* **INSTRUCTION**
The lines from the one holding "Not working for you?" through the end of the records below are to be written out exactly, and nothing else; pictures are to be left out.

────────

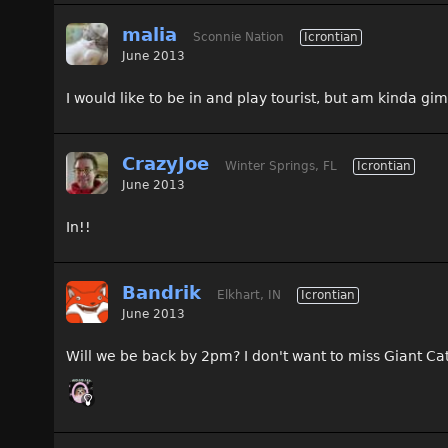
malia
Sconnie Nation
Icrontian
June 2013
I would like to be in and play tourist, but am kinda gimp
CrazyJoe
Winter Springs, FL
Icrontian
June 2013
In!!
Bandrik
Elkhart, IN
Icrontian
June 2013
Will we be back by 2pm? I don't want to miss Giant Cata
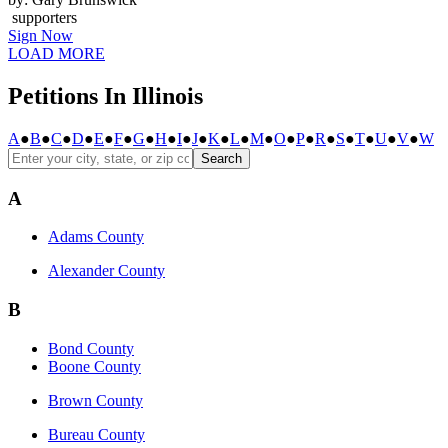
supporters
Sign Now
LOAD MORE
Petitions In Illinois
A
●
B
●
C
●
D
●
E
●
F
●
G
●
H
●
I
●
J
●
K
●
L
●
M
●
O
●
P
●
R
●
S
●
T
●
U
●
V
●
W
Search
A
Adams County
Alexander County
B
Bond County
Boone County
Brown County
Bureau County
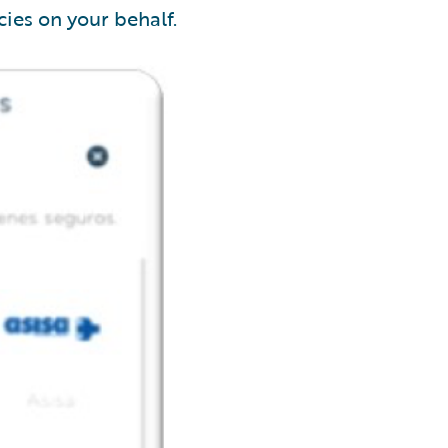
ies on your behalf.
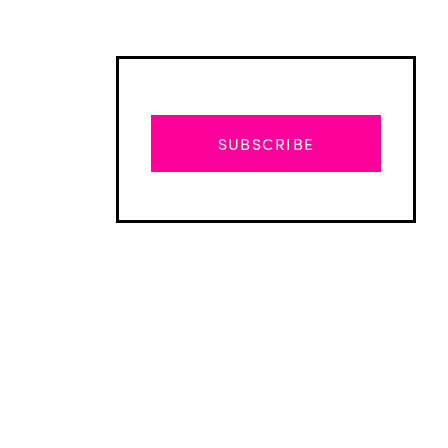
SUBSCRIBE
Advertisement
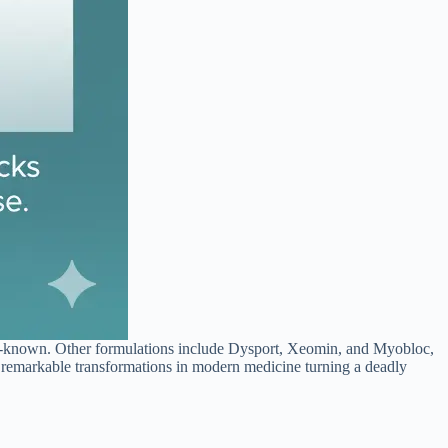
-known. Other formulations include Dysport, Xeomin, and Myobloc,
st remarkable transformations in modern medicine turning a deadly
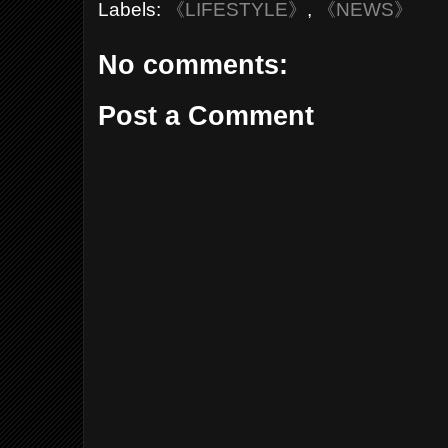
Labels:
《LIFESTYLE》
,
《NEWS》
No comments:
Post a Comment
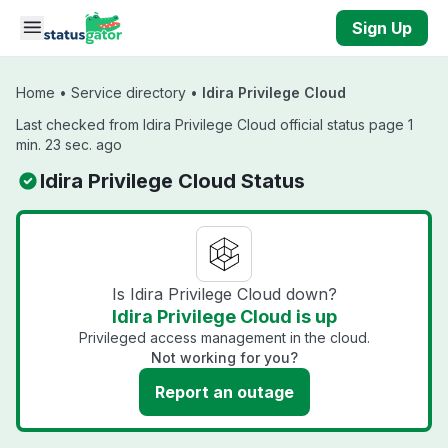
Skip to main content
Sign Up
Home
•
Service directory
•
Idira Privilege Cloud
Last checked from Idira Privilege Cloud official status page 1
min. 23 sec. ago
Idira Privilege Cloud Status
Is Idira Privilege Cloud down?
Idira Privilege Cloud is up
Privileged access management in the cloud.
Not working for you?
Report an outage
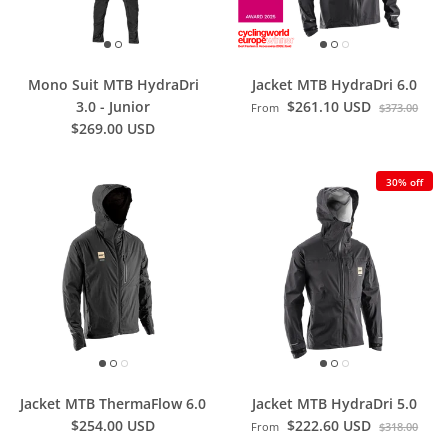
Mono Suit MTB HydraDri
Jacket MTB HydraDri 6.0
3.0 - Junior
$261.10 USD
From
$373.00
$269.00 USD
30% off
Jacket MTB ThermaFlow 6.0
Jacket MTB HydraDri 5.0
$254.00 USD
$222.60 USD
From
$318.00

────────

* **EXERCISE RESULT**
Not working for you?
Report an outage
Mono Suit MTB HydraDri
Jacket MTB HydraDri 6.0
3.0 - Junior
$261.10 USD
From
$373.00
$269.00 USD
30% off
Jacket MTB ThermaFlow 6.0
Jacket MTB HydraDri 5.0
$254.00 USD
$222.60 USD
From
$318.00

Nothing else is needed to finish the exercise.